§ **REQUIRED ACTION**
Report the number of lines in the items below that contain the string "True", treating uppercase and lowercase as distinct. Give only the number.

§ **EXTRACTED DATA**
□ □ □ □
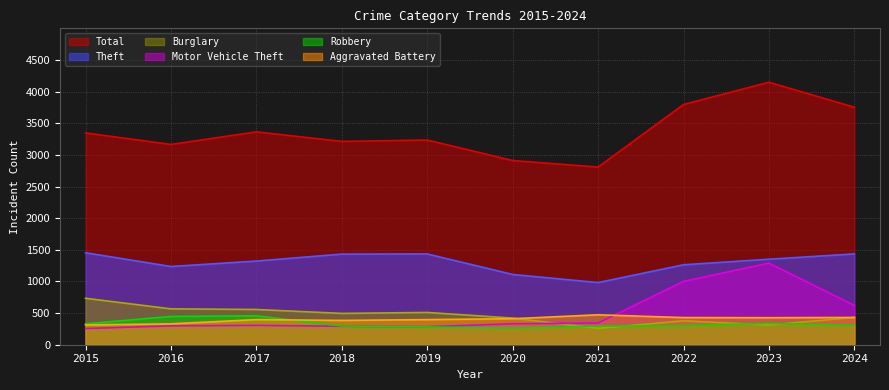

True or false: Aggravated Battery and Burglary intersect in this chart.

True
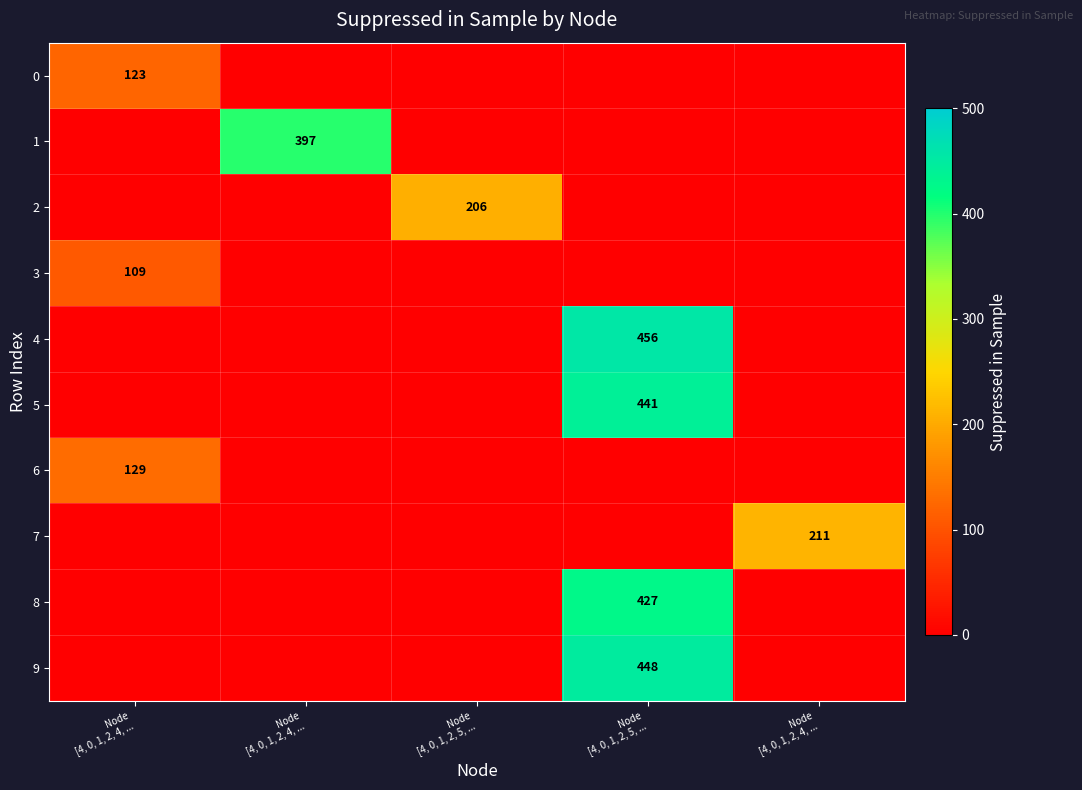

Between Node
[4, 0, 1, 2, 4, ... and Node
[4, 0, 1, 2, 4, ..., which is larger?

Node
[4, 0, 1, 2, 4, ...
□ □ □ □
§ **RESULT**
2